I was recently reading a paper (a very inspiring read mapper for RNA-Seq!). At some point the authors wanted to present the overlap between splice junctions detected by 4 RNA-Seq read mappers and choose to do so using the ubiquitous Venn diagram (see Fig. 1). I spent a few minutes staring at this colorful mosaic… without gaining much insight.
Which mappers overlapped most in their predicted junctions? Is there any mapper acting as an outlier to the group? What is the proportion of junctions that are differentially called by the mappers? Try to see how you would attempt to answer these questions using the diagram reproduced in Fig. 1.

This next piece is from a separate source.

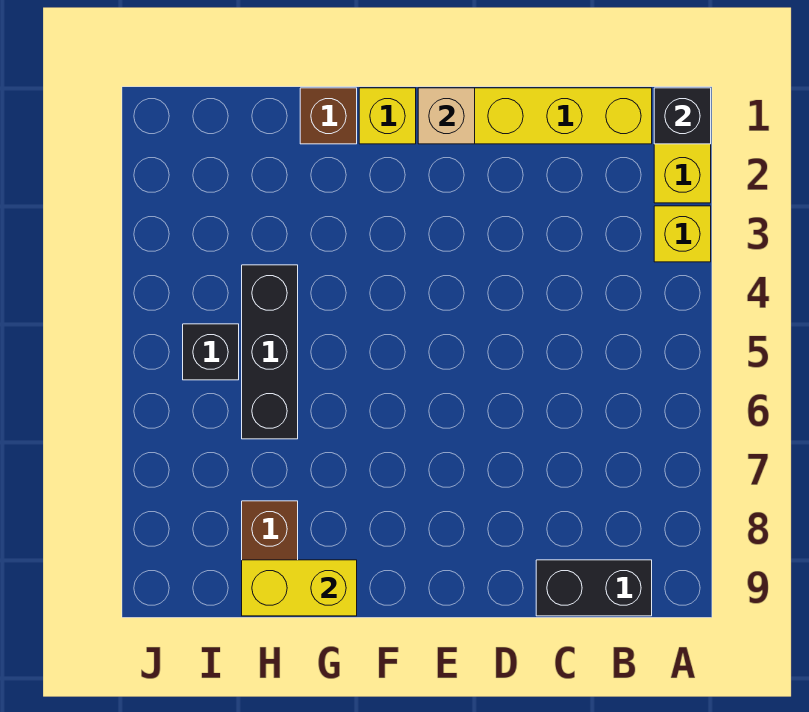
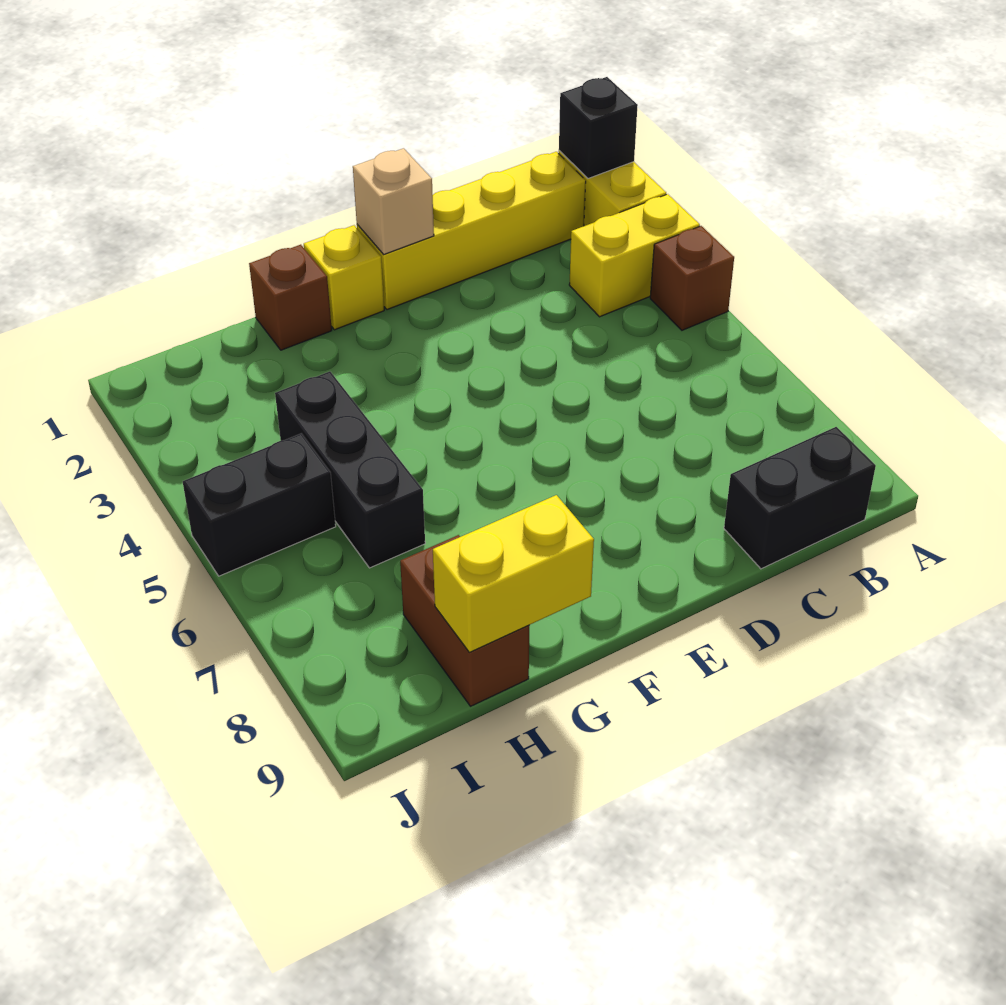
yellow brick A3 level 1 -> yellow brick A3:B3 level 1
none -> brown brick A4 level 1
black brick I5 level 1 -> black brick I5:J5 level 1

I pulled the numbers and tried to work out an alternative presentation to better explore these results, Fig. 2 shows a crude snapshot of my work-in-progress spreadsheet. From it, it is straightforward to see that 65% of the junctions are identified by all mappers (good news!). TopHat is the big outlier, CRAC, GSNAP and MapSplice have more than 86% of junctions in common. Only a tiny fraction are unique to any mapper (1-2%). MapSplice seems the most conservative of the four (only 815 unique junctions).
This representation takes a bit more space (when more than two categories are present) and is fundamentally less colorful, but it does serve a purpose! So next time, just before launching Venny (here), ask yourself what is the most convenient presentation for your overlapping data.
Venn diagrams become almost counterproductive once you go beyond 3 sets.